The following outcome measures were recorded before and after the 4 weeks of intervention for each participant.

Pain intensity was measured with a visual analogue scale consisting of a 100 mm line labeled with word descriptors by “no pain”/“worst imaginable pain” at each end of the scale. This scale is widely used, and is considered reliable and valid for pain recording.¹⁹ Participants were asked to report their pain perception before and after 4 weeks of intervention.

The functional scale used in this study for knee assessment was the Kujala scale,²⁰ a 13 item self-reported form.
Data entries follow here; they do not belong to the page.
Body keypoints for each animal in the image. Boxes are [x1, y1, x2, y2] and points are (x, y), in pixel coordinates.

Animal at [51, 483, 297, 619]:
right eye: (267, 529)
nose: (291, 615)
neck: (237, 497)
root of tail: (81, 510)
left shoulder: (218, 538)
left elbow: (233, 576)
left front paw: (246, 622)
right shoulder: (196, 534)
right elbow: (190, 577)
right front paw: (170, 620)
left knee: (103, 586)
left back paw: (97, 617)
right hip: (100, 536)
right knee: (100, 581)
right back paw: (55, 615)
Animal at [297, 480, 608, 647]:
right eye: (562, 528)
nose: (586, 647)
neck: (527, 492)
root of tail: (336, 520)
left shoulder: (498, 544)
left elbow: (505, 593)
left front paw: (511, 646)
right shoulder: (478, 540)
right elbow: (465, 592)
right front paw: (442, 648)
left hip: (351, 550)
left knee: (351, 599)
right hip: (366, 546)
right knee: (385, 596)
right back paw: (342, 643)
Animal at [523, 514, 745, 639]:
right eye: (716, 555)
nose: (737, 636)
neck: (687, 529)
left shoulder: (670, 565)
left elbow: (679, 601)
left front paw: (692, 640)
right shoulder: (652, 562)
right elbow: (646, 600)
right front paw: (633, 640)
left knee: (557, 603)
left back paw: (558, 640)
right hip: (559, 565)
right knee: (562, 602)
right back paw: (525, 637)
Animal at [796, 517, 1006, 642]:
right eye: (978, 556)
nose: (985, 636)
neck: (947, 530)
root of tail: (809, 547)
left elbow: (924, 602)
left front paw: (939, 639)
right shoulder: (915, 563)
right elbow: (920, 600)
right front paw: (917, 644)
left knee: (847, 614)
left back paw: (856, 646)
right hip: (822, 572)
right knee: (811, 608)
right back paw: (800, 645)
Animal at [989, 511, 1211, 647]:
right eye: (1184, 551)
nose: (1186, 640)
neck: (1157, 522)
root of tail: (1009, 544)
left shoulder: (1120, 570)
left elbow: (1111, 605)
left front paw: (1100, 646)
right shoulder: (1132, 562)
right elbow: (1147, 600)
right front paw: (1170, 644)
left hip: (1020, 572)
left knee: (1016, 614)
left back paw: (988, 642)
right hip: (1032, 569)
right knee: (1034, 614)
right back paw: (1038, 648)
This tool assesses pain and difficulty during six activities (walking, squatting, jumping, stairs climbing, running, and sitting for lengthy periods). This tool also documents other symptoms including limping, failure to assume a unilateral stance on the involved limb, swelling, abnormal patellar tracking, atrophy, and knee flexion limitation. The Kujala scale (Arabic form) has been found to be valid and reliable in functional knee pain assessment^21,36. Similarly, Kujala scores were recorded before and after 4 weeks.

DKV was determined through Kinovea Computer programmer V.0.8.15 video analysis. This system has been found to be valid and reliable for calculating the range of motion in joints.²² In contrast, a tape measure was used to assess the 2D frontal plane projection angle (FPPA). The axes of each hip, knee, and ankle joint were delineated, and markers were located midway between the malleoli of the ankle joint, at the midpoint of the femoral condyles for the axis of the knee joint, and at the central line from the anterior superior iliac spine to the knee joint axis. This technique has been reported to decrease intra- and inter-rater error, and to increase reliability, in comparison with manual calculations via video.²³

With a video camera (ON EOS Rebel T3i/600D, fixed on a tripod at knee level, 3 m from the center of the landing floor, with video at 1080 p resolution at 30 fps), snapshots at the maximum knee valgus were taken. Participants were asked to flex the non-tested leg's knee from the floor and then to perform a squat with the tested leg.

Normative 2D FPPA or DKV values have been reported to usually be between 5° and 12° in women.²⁴ A knee valgus displacement greater than 10.6° suggests a PFP with sensitivity and specificity of .75 and .85, respectively. The associated positive probability ratio is 5.²⁵ For DKV, the reading used as a predictor was that of the pre-intervention measurement.